EXERCISE DIRECTIONS — Using the listing below, return each line exactly as it reads.

THE DATA —
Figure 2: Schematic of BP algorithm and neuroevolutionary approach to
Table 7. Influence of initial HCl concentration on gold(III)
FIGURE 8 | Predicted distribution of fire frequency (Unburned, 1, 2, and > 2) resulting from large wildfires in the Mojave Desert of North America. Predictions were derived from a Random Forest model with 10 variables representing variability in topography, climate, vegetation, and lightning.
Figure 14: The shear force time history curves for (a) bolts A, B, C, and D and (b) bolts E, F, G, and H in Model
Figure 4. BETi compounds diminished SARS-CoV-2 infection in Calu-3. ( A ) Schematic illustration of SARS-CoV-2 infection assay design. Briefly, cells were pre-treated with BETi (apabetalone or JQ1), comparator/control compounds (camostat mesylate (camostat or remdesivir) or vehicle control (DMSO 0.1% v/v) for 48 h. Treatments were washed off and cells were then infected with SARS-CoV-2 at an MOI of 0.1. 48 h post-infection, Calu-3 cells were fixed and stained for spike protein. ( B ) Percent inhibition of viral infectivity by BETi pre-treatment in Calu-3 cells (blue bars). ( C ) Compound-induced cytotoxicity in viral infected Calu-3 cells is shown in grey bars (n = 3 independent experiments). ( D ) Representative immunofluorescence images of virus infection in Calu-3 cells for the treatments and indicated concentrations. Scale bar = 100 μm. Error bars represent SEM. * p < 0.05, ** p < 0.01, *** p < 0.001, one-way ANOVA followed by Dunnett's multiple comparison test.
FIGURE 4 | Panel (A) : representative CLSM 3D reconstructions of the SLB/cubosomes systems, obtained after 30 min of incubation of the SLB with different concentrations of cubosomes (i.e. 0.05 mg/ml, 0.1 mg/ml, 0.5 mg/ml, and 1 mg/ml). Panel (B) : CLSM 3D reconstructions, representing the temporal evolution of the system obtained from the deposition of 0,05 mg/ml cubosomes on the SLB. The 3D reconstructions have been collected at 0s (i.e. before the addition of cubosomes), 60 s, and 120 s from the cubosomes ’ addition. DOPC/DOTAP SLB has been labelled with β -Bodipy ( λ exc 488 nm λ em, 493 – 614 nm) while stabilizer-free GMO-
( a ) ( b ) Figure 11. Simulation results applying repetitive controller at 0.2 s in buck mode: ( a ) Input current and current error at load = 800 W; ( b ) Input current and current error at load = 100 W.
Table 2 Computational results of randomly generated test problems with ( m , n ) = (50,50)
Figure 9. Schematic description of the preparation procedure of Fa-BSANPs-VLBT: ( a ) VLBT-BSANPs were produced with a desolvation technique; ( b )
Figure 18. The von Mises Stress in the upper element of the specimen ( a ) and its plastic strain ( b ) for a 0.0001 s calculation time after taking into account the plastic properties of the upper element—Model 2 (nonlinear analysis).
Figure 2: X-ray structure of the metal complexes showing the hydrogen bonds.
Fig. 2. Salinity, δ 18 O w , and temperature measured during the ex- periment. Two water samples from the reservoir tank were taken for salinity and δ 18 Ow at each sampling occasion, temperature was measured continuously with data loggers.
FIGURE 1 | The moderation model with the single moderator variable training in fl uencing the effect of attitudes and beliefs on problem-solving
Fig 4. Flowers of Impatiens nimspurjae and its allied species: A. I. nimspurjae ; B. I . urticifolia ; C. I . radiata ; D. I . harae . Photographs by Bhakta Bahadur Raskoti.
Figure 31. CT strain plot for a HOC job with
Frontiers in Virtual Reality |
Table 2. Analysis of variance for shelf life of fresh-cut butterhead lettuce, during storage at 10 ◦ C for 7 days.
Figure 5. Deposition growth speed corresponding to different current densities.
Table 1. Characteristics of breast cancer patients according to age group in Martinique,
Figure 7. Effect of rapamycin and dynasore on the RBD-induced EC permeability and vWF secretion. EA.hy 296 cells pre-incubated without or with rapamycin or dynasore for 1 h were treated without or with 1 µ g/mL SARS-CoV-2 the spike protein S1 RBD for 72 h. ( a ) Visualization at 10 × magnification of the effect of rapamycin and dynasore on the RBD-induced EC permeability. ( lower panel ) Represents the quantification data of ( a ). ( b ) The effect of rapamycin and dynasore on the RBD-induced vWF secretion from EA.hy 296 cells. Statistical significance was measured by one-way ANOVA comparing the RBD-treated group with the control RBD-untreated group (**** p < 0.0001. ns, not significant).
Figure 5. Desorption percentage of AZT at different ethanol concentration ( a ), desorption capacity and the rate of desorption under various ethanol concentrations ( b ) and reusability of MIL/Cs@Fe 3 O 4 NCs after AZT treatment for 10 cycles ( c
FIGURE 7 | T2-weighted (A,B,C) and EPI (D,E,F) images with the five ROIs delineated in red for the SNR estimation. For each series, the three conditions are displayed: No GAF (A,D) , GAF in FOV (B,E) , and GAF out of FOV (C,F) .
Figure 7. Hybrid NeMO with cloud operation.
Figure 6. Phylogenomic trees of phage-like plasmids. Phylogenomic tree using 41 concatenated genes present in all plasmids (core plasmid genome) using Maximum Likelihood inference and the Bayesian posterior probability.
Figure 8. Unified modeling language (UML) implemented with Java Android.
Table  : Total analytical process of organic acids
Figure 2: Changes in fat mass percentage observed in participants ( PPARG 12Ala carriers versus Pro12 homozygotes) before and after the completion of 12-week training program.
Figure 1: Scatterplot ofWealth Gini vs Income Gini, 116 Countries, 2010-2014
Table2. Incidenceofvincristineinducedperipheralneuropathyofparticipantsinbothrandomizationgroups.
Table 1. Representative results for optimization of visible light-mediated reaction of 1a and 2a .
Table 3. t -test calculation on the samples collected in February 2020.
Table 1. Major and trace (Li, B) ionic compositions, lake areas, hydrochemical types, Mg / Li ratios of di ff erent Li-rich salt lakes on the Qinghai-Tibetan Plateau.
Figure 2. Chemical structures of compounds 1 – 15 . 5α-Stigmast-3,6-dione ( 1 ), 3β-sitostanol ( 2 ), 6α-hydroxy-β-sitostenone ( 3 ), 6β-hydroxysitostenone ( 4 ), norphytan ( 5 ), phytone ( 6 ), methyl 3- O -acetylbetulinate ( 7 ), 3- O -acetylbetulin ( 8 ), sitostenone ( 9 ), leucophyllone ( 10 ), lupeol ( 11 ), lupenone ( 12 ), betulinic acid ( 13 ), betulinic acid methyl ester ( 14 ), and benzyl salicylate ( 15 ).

FINISHED TASK —
Figure 2: Schematic of BP algorithm and neuroevolutionary approach to
Table 7. Influence of initial HCl concentration on gold(III)
FIGURE 8 | Predicted distribution of fire frequency (Unburned, 1, 2, and > 2) resulting from large wildfires in the Mojave Desert of North America. Predictions were derived from a Random Forest model with 10 variables representing variability in topography, climate, vegetation, and lightning.
Figure 14: The shear force time history curves for (a) bolts A, B, C, and D and (b) bolts E, F, G, and H in Model
Figure 4. BETi compounds diminished SARS-CoV-2 infection in Calu-3. ( A ) Schematic illustration of SARS-CoV-2 infection assay design. Briefly, cells were pre-treated with BETi (apabetalone or JQ1), comparator/control compounds (camostat mesylate (camostat or remdesivir) or vehicle control (DMSO 0.1% v/v) for 48 h. Treatments were washed off and cells were then infected with SARS-CoV-2 at an MOI of 0.1. 48 h post-infection, Calu-3 cells were fixed and stained for spike protein. ( B ) Percent inhibition of viral infectivity by BETi pre-treatment in Calu-3 cells (blue bars). ( C ) Compound-induced cytotoxicity in viral infected Calu-3 cells is shown in grey bars (n = 3 independent experiments). ( D ) Representative immunofluorescence images of virus infection in Calu-3 cells for the treatments and indicated concentrations. Scale bar = 100 μm. Error bars represent SEM. * p < 0.05, ** p < 0.01, *** p < 0.001, one-way ANOVA followed by Dunnett's multiple comparison test.
FIGURE 4 | Panel (A) : representative CLSM 3D reconstructions of the SLB/cubosomes systems, obtained after 30 min of incubation of the SLB with different concentrations of cubosomes (i.e. 0.05 mg/ml, 0.1 mg/ml, 0.5 mg/ml, and 1 mg/ml). Panel (B) : CLSM 3D reconstructions, representing the temporal evolution of the system obtained from the deposition of 0,05 mg/ml cubosomes on the SLB. The 3D reconstructions have been collected at 0s (i.e. before the addition of cubosomes), 60 s, and 120 s from the cubosomes ’ addition. DOPC/DOTAP SLB has been labelled with β -Bodipy ( λ exc 488 nm λ em, 493 – 614 nm) while stabilizer-free GMO-
( a ) ( b ) Figure 11. Simulation results applying repetitive controller at 0.2 s in buck mode: ( a ) Input current and current error at load = 800 W; ( b ) Input current and current error at load = 100 W.
Table 2 Computational results of randomly generated test problems with ( m , n ) = (50,50)
Figure 9. Schematic description of the preparation procedure of Fa-BSANPs-VLBT: ( a ) VLBT-BSANPs were produced with a desolvation technique; ( b )
Figure 18. The von Mises Stress in the upper element of the specimen ( a ) and its plastic strain ( b ) for a 0.0001 s calculation time after taking into account the plastic properties of the upper element—Model 2 (nonlinear analysis).
Figure 2: X-ray structure of the metal complexes showing the hydrogen bonds.
Fig. 2. Salinity, δ 18 O w , and temperature measured during the ex- periment. Two water samples from the reservoir tank were taken for salinity and δ 18 Ow at each sampling occasion, temperature was measured continuously with data loggers.
FIGURE 1 | The moderation model with the single moderator variable training in fl uencing the effect of attitudes and beliefs on problem-solving
Fig 4. Flowers of Impatiens nimspurjae and its allied species: A. I. nimspurjae ; B. I . urticifolia ; C. I . radiata ; D. I . harae . Photographs by Bhakta Bahadur Raskoti.
Figure 31. CT strain plot for a HOC job with
Frontiers in Virtual Reality |
Table 2. Analysis of variance for shelf life of fresh-cut butterhead lettuce, during storage at 10 ◦ C for 7 days.
Figure 5. Deposition growth speed corresponding to different current densities.
Table 1. Characteristics of breast cancer patients according to age group in Martinique,
Figure 7. Effect of rapamycin and dynasore on the RBD-induced EC permeability and vWF secretion. EA.hy 296 cells pre-incubated without or with rapamycin or dynasore for 1 h were treated without or with 1 µ g/mL SARS-CoV-2 the spike protein S1 RBD for 72 h. ( a ) Visualization at 10 × magnification of the effect of rapamycin and dynasore on the RBD-induced EC permeability. ( lower panel ) Represents the quantification data of ( a ). ( b ) The effect of rapamycin and dynasore on the RBD-induced vWF secretion from EA.hy 296 cells. Statistical significance was measured by one-way ANOVA comparing the RBD-treated group with the control RBD-untreated group (**** p < 0.0001. ns, not significant).
Figure 5. Desorption percentage of AZT at different ethanol concentration ( a ), desorption capacity and the rate of desorption under various ethanol concentrations ( b ) and reusability of MIL/Cs@Fe 3 O 4 NCs after AZT treatment for 10 cycles ( c
FIGURE 7 | T2-weighted (A,B,C) and EPI (D,E,F) images with the five ROIs delineated in red for the SNR estimation. For each series, the three conditions are displayed: No GAF (A,D) , GAF in FOV (B,E) , and GAF out of FOV (C,F) .
Figure 7. Hybrid NeMO with cloud operation.
Figure 6. Phylogenomic trees of phage-like plasmids. Phylogenomic tree using 41 concatenated genes present in all plasmids (core plasmid genome) using Maximum Likelihood inference and the Bayesian posterior probability.
Figure 8. Unified modeling language (UML) implemented with Java Android.
Table  : Total analytical process of organic acids
Figure 2: Changes in fat mass percentage observed in participants ( PPARG 12Ala carriers versus Pro12 homozygotes) before and after the completion of 12-week training program.
Figure 1: Scatterplot ofWealth Gini vs Income Gini, 116 Countries, 2010-2014
Table2. Incidenceofvincristineinducedperipheralneuropathyofparticipantsinbothrandomizationgroups.
Table 1. Representative results for optimization of visible light-mediated reaction of 1a and 2a .
Table 3. t -test calculation on the samples collected in February 2020.
Table 1. Major and trace (Li, B) ionic compositions, lake areas, hydrochemical types, Mg / Li ratios of di ff erent Li-rich salt lakes on the Qinghai-Tibetan Plateau.
Figure 2. Chemical structures of compounds 1 – 15 . 5α-Stigmast-3,6-dione ( 1 ), 3β-sitostanol ( 2 ), 6α-hydroxy-β-sitostenone ( 3 ), 6β-hydroxysitostenone ( 4 ), norphytan ( 5 ), phytone ( 6 ), methyl 3- O -acetylbetulinate ( 7 ), 3- O -acetylbetulin ( 8 ), sitostenone ( 9 ), leucophyllone ( 10 ), lupeol ( 11 ), lupenone ( 12 ), betulinic acid ( 13 ), betulinic acid methyl ester ( 14 ), and benzyl salicylate ( 15 ).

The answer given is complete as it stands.